## Data extracts
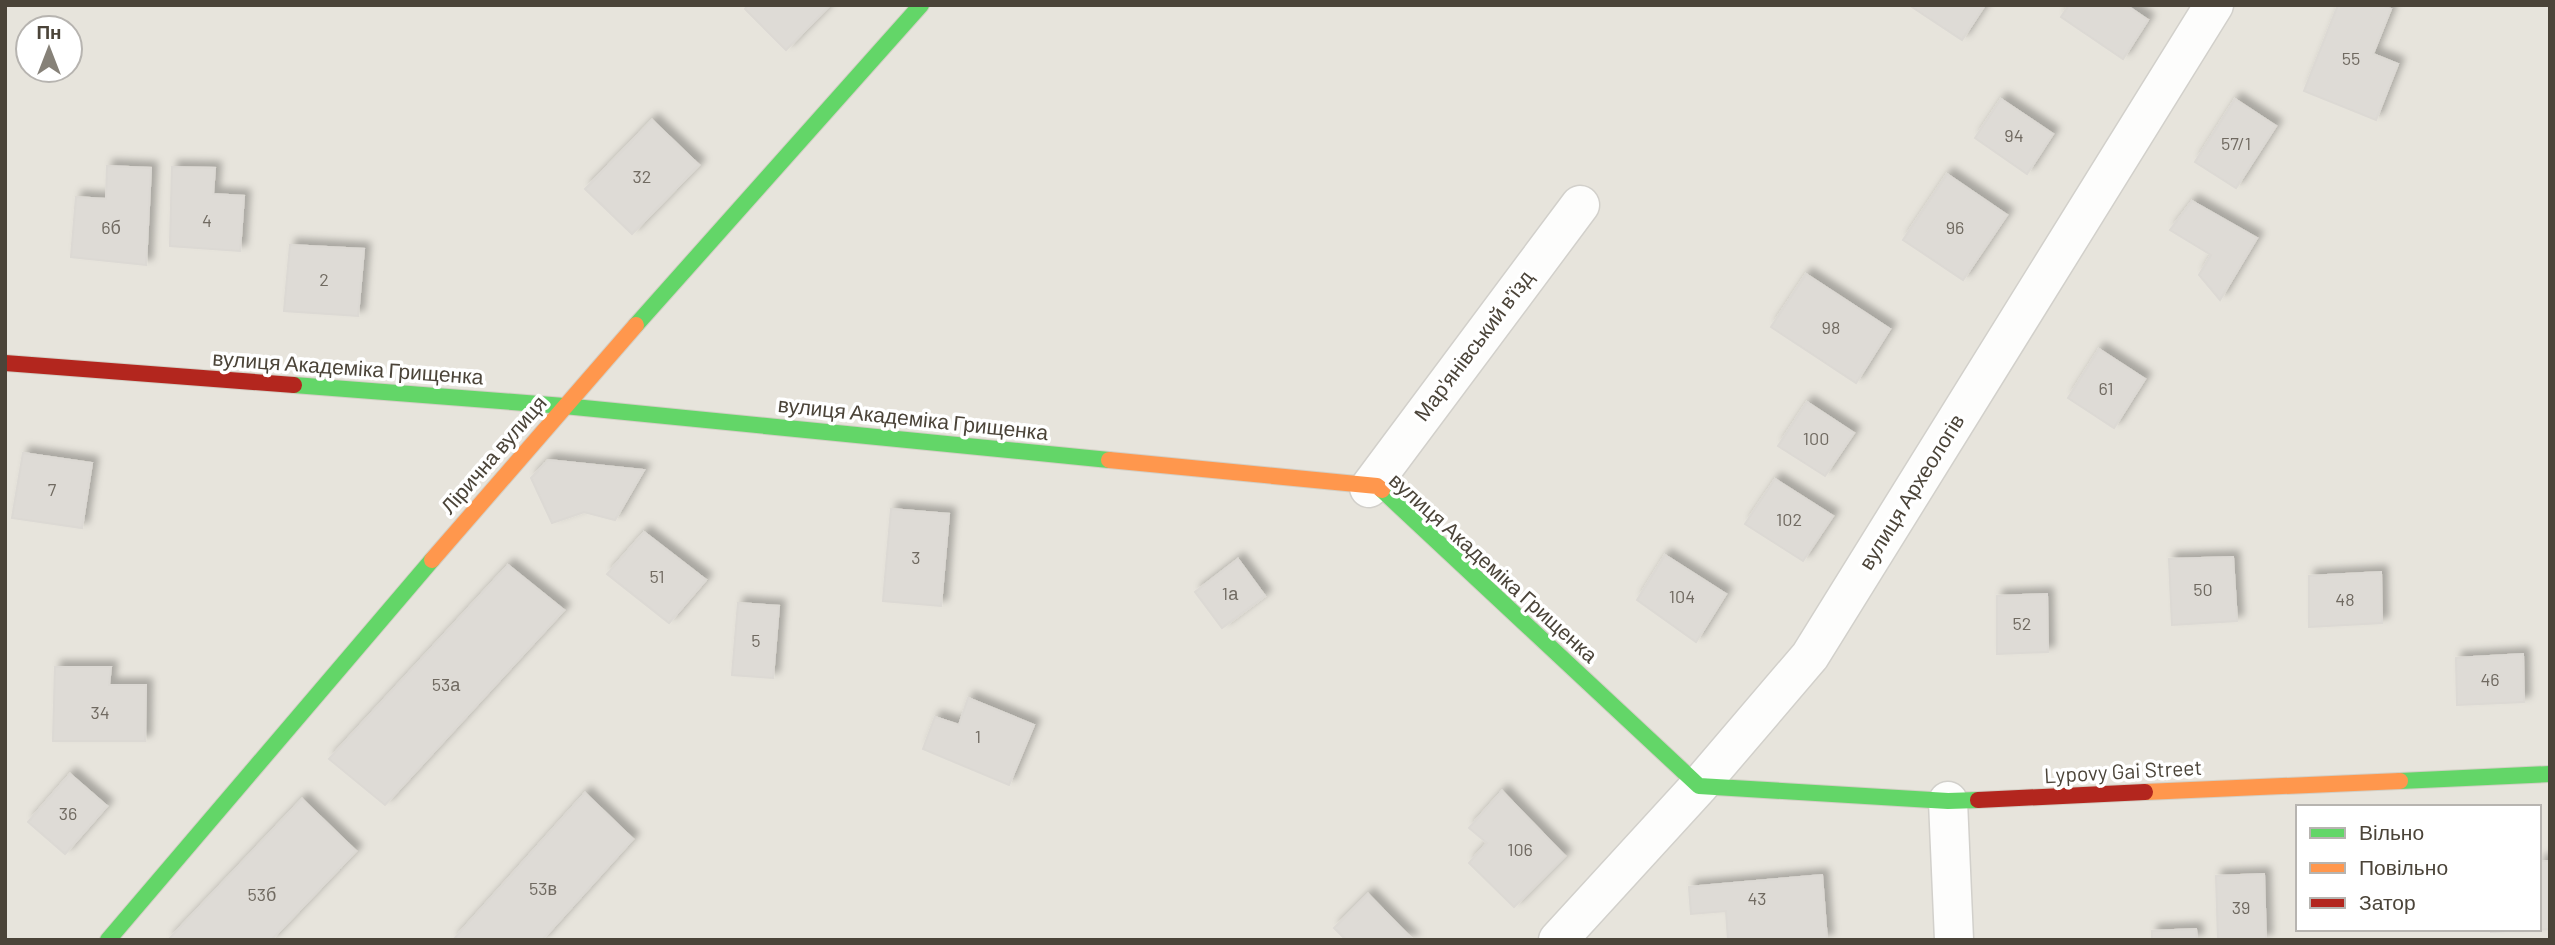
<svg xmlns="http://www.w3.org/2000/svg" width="2555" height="945" viewBox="0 0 2555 945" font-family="Barlow,sans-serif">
<defs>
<filter id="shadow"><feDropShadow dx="6" dy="-6" stdDeviation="3.5" flood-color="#0004"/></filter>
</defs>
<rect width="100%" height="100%" fill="#f4f2ee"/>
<path fill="#e7e4dc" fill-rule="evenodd" d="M5 5H2550V940H5ZM28 28H70V70H28ZM2298 807H2539V929H2298Z"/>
<g fill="#dedbd6" stroke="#dcd9d4" stroke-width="2" filter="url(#shadow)">
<polygon points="748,5 830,5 786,50 745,9"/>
<polygon points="1909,5 1985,5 1962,40"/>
<polygon points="2069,5 2126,5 2148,20 2123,59 2061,17"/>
<polygon points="2338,5 2382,5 2391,9 2373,54 2398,64 2376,120 2304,91"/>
<polygon points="2001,99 2053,134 2027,174 1975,138"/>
<polygon points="2235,99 2276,126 2236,188 2195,162"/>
<polygon points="652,120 699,165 632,234 585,189"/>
<polygon points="107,166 151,168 146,265 71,257 76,197 106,199"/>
<polygon points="172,167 215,168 213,194 244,196 240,251 170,246"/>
<polygon points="1947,174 2007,215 1963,280 1903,240"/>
<polygon points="2192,201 2257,238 2220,300 2199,275 2211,255 2170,230"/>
<polygon points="290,245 364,249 358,316 284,311"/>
<polygon points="1806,274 1890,329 1856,383 1771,327"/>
<polygon points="2099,349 2145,379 2114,428 2068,398"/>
<polygon points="1807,402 1854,433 1825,476 1778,446"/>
<polygon points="23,453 92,463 82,528 12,518"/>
<polygon points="548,460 644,470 615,520 584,512 552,523 531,478"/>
<polygon points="1775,479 1833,516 1803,561 1745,524"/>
<polygon points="891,509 949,514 941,606 883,601"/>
<polygon points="644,532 706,580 669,623 607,574"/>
<polygon points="1665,555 1726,594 1696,642 1637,600"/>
<polygon points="2233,557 2237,621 2172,625 2169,559"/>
<polygon points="1238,559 1265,596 1222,628 1195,592"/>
<polygon points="508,565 564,610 385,805 329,759"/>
<polygon points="2381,572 2382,623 2309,627 2309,576"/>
<polygon points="2047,594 2048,652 1997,654 1997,596"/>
<polygon points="738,603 779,606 773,678 732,675"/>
<polygon points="2523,654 2524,702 2457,705 2456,658"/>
<polygon points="55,667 111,667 109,685 146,685 145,741 53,741"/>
<polygon points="968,698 1034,725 1009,785 923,749 935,717 959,725"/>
<polygon points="70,774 107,806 65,854 28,822"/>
<polygon points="1502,791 1565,856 1514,907 1469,863 1487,843 1469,828"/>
<polygon points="585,793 633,839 542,940 453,940"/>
<polygon points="302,799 356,851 271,940 168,940"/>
<polygon points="2539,861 2550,861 2550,929 2491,932 2491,929 2539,929"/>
<polygon points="2264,874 2266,940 2218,940 2216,876"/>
<polygon points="1822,875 1827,940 1728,940 1726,911 1691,914 1689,887"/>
<polygon points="1368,894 1413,940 1346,940 1334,928"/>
<polygon points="2196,929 2197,940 2152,940 2152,931"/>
</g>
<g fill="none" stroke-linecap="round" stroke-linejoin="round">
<defs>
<g id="street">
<polyline points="1369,488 1580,205"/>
<polyline points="1948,801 1954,940"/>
<polyline points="1558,940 1699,786 1810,656 2214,5"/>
</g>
<g id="fast">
<polyline points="636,325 921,5"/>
<polyline points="294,385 564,406 1109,460"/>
<polyline points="1382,490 1699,786 1948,801 1978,800"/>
<polyline points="2400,781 2550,774"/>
<polyline points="108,940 432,560"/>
</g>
<g id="slow">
<polyline points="1109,460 1377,486 1382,490"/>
<polyline points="432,560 636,325"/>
<polyline points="2145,792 2400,781"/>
</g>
<g id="jam">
<polyline points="5,363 294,385"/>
<polyline points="1978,800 2145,792"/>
</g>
</defs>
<use href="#street" stroke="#d2d0cb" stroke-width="41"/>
<use href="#fast" stroke="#d3cfc5" stroke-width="18"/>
<use href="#slow" stroke="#d3cfc5" stroke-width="18"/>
<use href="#jam" stroke="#d3cfc5" stroke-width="18"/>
<use href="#street" stroke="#fdfdfc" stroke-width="38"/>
<use href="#fast" stroke="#63d668" stroke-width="16"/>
<use href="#slow" stroke="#ff974d" stroke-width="16"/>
<use href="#jam" stroke="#b3261e" stroke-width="16"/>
</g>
<g text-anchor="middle" stroke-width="7" stroke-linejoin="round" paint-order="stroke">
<g font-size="18" fill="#706a61">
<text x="2351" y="65">55</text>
<text x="2014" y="142">94</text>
<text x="2236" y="150">57/1</text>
<text x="642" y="183">32</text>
<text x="207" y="227">4</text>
<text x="111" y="234">6б</text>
<text x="1955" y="234">96</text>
<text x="324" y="286">2</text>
<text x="1831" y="334">98</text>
<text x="2106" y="395">61</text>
<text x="1816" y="445">100</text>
<text x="52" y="496">7</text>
<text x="1789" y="526">102</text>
<text x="916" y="564">3</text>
<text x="657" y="583">51</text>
<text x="2203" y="596">50</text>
<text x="1230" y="600">1а</text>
<text x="1682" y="603">104</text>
<text x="2345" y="606">48</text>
<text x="2022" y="630">52</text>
<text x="756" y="647">5</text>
<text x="2490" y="686">46</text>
<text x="446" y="691">53а</text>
<text x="100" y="719">34</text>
<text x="978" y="743">1</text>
<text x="68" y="820">36</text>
<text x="1520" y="856">106</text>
<text x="543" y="895">53в</text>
<text x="262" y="901">53б</text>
<text x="1757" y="905">43</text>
<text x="2241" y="914">39</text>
</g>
<g font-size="21" fill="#4b4439" stroke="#fff">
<text transform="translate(1474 346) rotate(-53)" y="7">Мар'янівський в'їзд</text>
<text transform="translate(348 368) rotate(4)" y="7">вулиця Академіка Грищенка</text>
<text transform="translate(913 419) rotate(6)" y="7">вулиця Академіка Грищенка</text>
<text transform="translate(494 455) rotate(-49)" y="7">Лірична вулиця</text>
<text transform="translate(1912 492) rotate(-58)" y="7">вулиця Археологів</text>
<text transform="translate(1493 568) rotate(42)" y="7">вулиця Академіка Грищенка</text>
<text transform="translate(2123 772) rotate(-3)" y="7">Lypovy Gai Street</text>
</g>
</g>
<rect width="2555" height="945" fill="none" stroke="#4b4439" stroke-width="14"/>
<rect x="2296" y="805" width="245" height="126" fill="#ffffff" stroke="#b7b4b0" stroke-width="2"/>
<rect x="2310" y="828" width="35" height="10" fill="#63d668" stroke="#b7b4b0" stroke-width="2"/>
<text x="2359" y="840" font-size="21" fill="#4b4439">Вільно</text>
<rect x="2310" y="863" width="35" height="10" fill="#ff974d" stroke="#b7b4b0" stroke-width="2"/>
<text x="2359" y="875" font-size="21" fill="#4b4439">Повільно</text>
<rect x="2310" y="898" width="35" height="10" fill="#b3261e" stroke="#b7b4b0" stroke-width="2"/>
<text x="2359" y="910" font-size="21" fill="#4b4439">Затор</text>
<g transform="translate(49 49)"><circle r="33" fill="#ffffff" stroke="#b7b4b0" stroke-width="2"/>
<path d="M0-5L12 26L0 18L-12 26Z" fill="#868178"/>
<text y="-10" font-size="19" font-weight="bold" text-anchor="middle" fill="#4b4439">Пн</text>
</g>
</svg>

## Aim of the exercise
Copy out all the data without changing anything, and drop the pictures.

## Solution to the exercise
<svg xmlns="http://www.w3.org/2000/svg" width="2555" height="945" viewBox="0 0 2555 945" font-family="Barlow,sans-serif">
<defs>
<filter id="shadow"><feDropShadow dx="6" dy="-6" stdDeviation="3.5" flood-color="#0004"/></filter>
</defs>
<rect width="100%" height="100%" fill="#f4f2ee"/>
<path fill="#e7e4dc" fill-rule="evenodd" d="M5 5H2550V940H5ZM28 28H70V70H28ZM2298 807H2539V929H2298Z"/>
<g fill="#dedbd6" stroke="#dcd9d4" stroke-width="2" filter="url(#shadow)">
<polygon points="748,5 830,5 786,50 745,9"/>
<polygon points="1909,5 1985,5 1962,40"/>
<polygon points="2069,5 2126,5 2148,20 2123,59 2061,17"/>
<polygon points="2338,5 2382,5 2391,9 2373,54 2398,64 2376,120 2304,91"/>
<polygon points="2001,99 2053,134 2027,174 1975,138"/>
<polygon points="2235,99 2276,126 2236,188 2195,162"/>
<polygon points="652,120 699,165 632,234 585,189"/>
<polygon points="107,166 151,168 146,265 71,257 76,197 106,199"/>
<polygon points="172,167 215,168 213,194 244,196 240,251 170,246"/>
<polygon points="1947,174 2007,215 1963,280 1903,240"/>
<polygon points="2192,201 2257,238 2220,300 2199,275 2211,255 2170,230"/>
<polygon points="290,245 364,249 358,316 284,311"/>
<polygon points="1806,274 1890,329 1856,383 1771,327"/>
<polygon points="2099,349 2145,379 2114,428 2068,398"/>
<polygon points="1807,402 1854,433 1825,476 1778,446"/>
<polygon points="23,453 92,463 82,528 12,518"/>
<polygon points="548,460 644,470 615,520 584,512 552,523 531,478"/>
<polygon points="1775,479 1833,516 1803,561 1745,524"/>
<polygon points="891,509 949,514 941,606 883,601"/>
<polygon points="644,532 706,580 669,623 607,574"/>
<polygon points="1665,555 1726,594 1696,642 1637,600"/>
<polygon points="2233,557 2237,621 2172,625 2169,559"/>
<polygon points="1238,559 1265,596 1222,628 1195,592"/>
<polygon points="508,565 564,610 385,805 329,759"/>
<polygon points="2381,572 2382,623 2309,627 2309,576"/>
<polygon points="2047,594 2048,652 1997,654 1997,596"/>
<polygon points="738,603 779,606 773,678 732,675"/>
<polygon points="2523,654 2524,702 2457,705 2456,658"/>
<polygon points="55,667 111,667 109,685 146,685 145,741 53,741"/>
<polygon points="968,698 1034,725 1009,785 923,749 935,717 959,725"/>
<polygon points="70,774 107,806 65,854 28,822"/>
<polygon points="1502,791 1565,856 1514,907 1469,863 1487,843 1469,828"/>
<polygon points="585,793 633,839 542,940 453,940"/>
<polygon points="302,799 356,851 271,940 168,940"/>
<polygon points="2539,861 2550,861 2550,929 2491,932 2491,929 2539,929"/>
<polygon points="2264,874 2266,940 2218,940 2216,876"/>
<polygon points="1822,875 1827,940 1728,940 1726,911 1691,914 1689,887"/>
<polygon points="1368,894 1413,940 1346,940 1334,928"/>
<polygon points="2196,929 2197,940 2152,940 2152,931"/>
</g>
<g fill="none" stroke-linecap="round" stroke-linejoin="round">
<defs>
<g id="street">
<polyline points="1369,488 1580,205"/>
<polyline points="1948,801 1954,940"/>
<polyline points="1558,940 1699,786 1810,656 2214,5"/>
</g>
<g id="fast">
<polyline points="636,325 921,5"/>
<polyline points="294,385 564,406 1109,460"/>
<polyline points="1382,490 1699,786 1948,801 1978,800"/>
<polyline points="2400,781 2550,774"/>
<polyline points="108,940 432,560"/>
</g>
<g id="slow">
<polyline points="1109,460 1377,486 1382,490"/>
<polyline points="432,560 636,325"/>
<polyline points="2145,792 2400,781"/>
</g>
<g id="jam">
<polyline points="5,363 294,385"/>
<polyline points="1978,800 2145,792"/>
</g>
</defs>
<use href="#street" stroke="#d2d0cb" stroke-width="41"/>
<use href="#fast" stroke="#d3cfc5" stroke-width="18"/>
<use href="#slow" stroke="#d3cfc5" stroke-width="18"/>
<use href="#jam" stroke="#d3cfc5" stroke-width="18"/>
<use href="#street" stroke="#fdfdfc" stroke-width="38"/>
<use href="#fast" stroke="#63d668" stroke-width="16"/>
<use href="#slow" stroke="#ff974d" stroke-width="16"/>
<use href="#jam" stroke="#b3261e" stroke-width="16"/>
</g>
<g text-anchor="middle" stroke-width="7" stroke-linejoin="round" paint-order="stroke">
<g font-size="18" fill="#706a61">
<text x="2351" y="65">55</text>
<text x="2014" y="142">94</text>
<text x="2236" y="150">57/1</text>
<text x="642" y="183">32</text>
<text x="207" y="227">4</text>
<text x="111" y="234">6б</text>
<text x="1955" y="234">96</text>
<text x="324" y="286">2</text>
<text x="1831" y="334">98</text>
<text x="2106" y="395">61</text>
<text x="1816" y="445">100</text>
<text x="52" y="496">7</text>
<text x="1789" y="526">102</text>
<text x="916" y="564">3</text>
<text x="657" y="583">51</text>
<text x="2203" y="596">50</text>
<text x="1230" y="600">1а</text>
<text x="1682" y="603">104</text>
<text x="2345" y="606">48</text>
<text x="2022" y="630">52</text>
<text x="756" y="647">5</text>
<text x="2490" y="686">46</text>
<text x="446" y="691">53а</text>
<text x="100" y="719">34</text>
<text x="978" y="743">1</text>
<text x="68" y="820">36</text>
<text x="1520" y="856">106</text>
<text x="543" y="895">53в</text>
<text x="262" y="901">53б</text>
<text x="1757" y="905">43</text>
<text x="2241" y="914">39</text>
</g>
<g font-size="21" fill="#4b4439" stroke="#fff">
<text transform="translate(1474 346) rotate(-53)" y="7">Мар'янівський в'їзд</text>
<text transform="translate(348 368) rotate(4)" y="7">вулиця Академіка Грищенка</text>
<text transform="translate(913 419) rotate(6)" y="7">вулиця Академіка Грищенка</text>
<text transform="translate(494 455) rotate(-49)" y="7">Лірична вулиця</text>
<text transform="translate(1912 492) rotate(-58)" y="7">вулиця Археологів</text>
<text transform="translate(1493 568) rotate(42)" y="7">вулиця Академіка Грищенка</text>
<text transform="translate(2123 772) rotate(-3)" y="7">Lypovy Gai Street</text>
</g>
</g>
<rect width="2555" height="945" fill="none" stroke="#4b4439" stroke-width="14"/>
<rect x="2296" y="805" width="245" height="126" fill="#ffffff" stroke="#b7b4b0" stroke-width="2"/>
<rect x="2310" y="828" width="35" height="10" fill="#63d668" stroke="#b7b4b0" stroke-width="2"/>
<text x="2359" y="840" font-size="21" fill="#4b4439">Вільно</text>
<rect x="2310" y="863" width="35" height="10" fill="#ff974d" stroke="#b7b4b0" stroke-width="2"/>
<text x="2359" y="875" font-size="21" fill="#4b4439">Повільно</text>
<rect x="2310" y="898" width="35" height="10" fill="#b3261e" stroke="#b7b4b0" stroke-width="2"/>
<text x="2359" y="910" font-size="21" fill="#4b4439">Затор</text>
<g transform="translate(49 49)"><circle r="33" fill="#ffffff" stroke="#b7b4b0" stroke-width="2"/>
<path d="M0-5L12 26L0 18L-12 26Z" fill="#868178"/>
<text y="-10" font-size="19" font-weight="bold" text-anchor="middle" fill="#4b4439">Пн</text>
</g>
</svg>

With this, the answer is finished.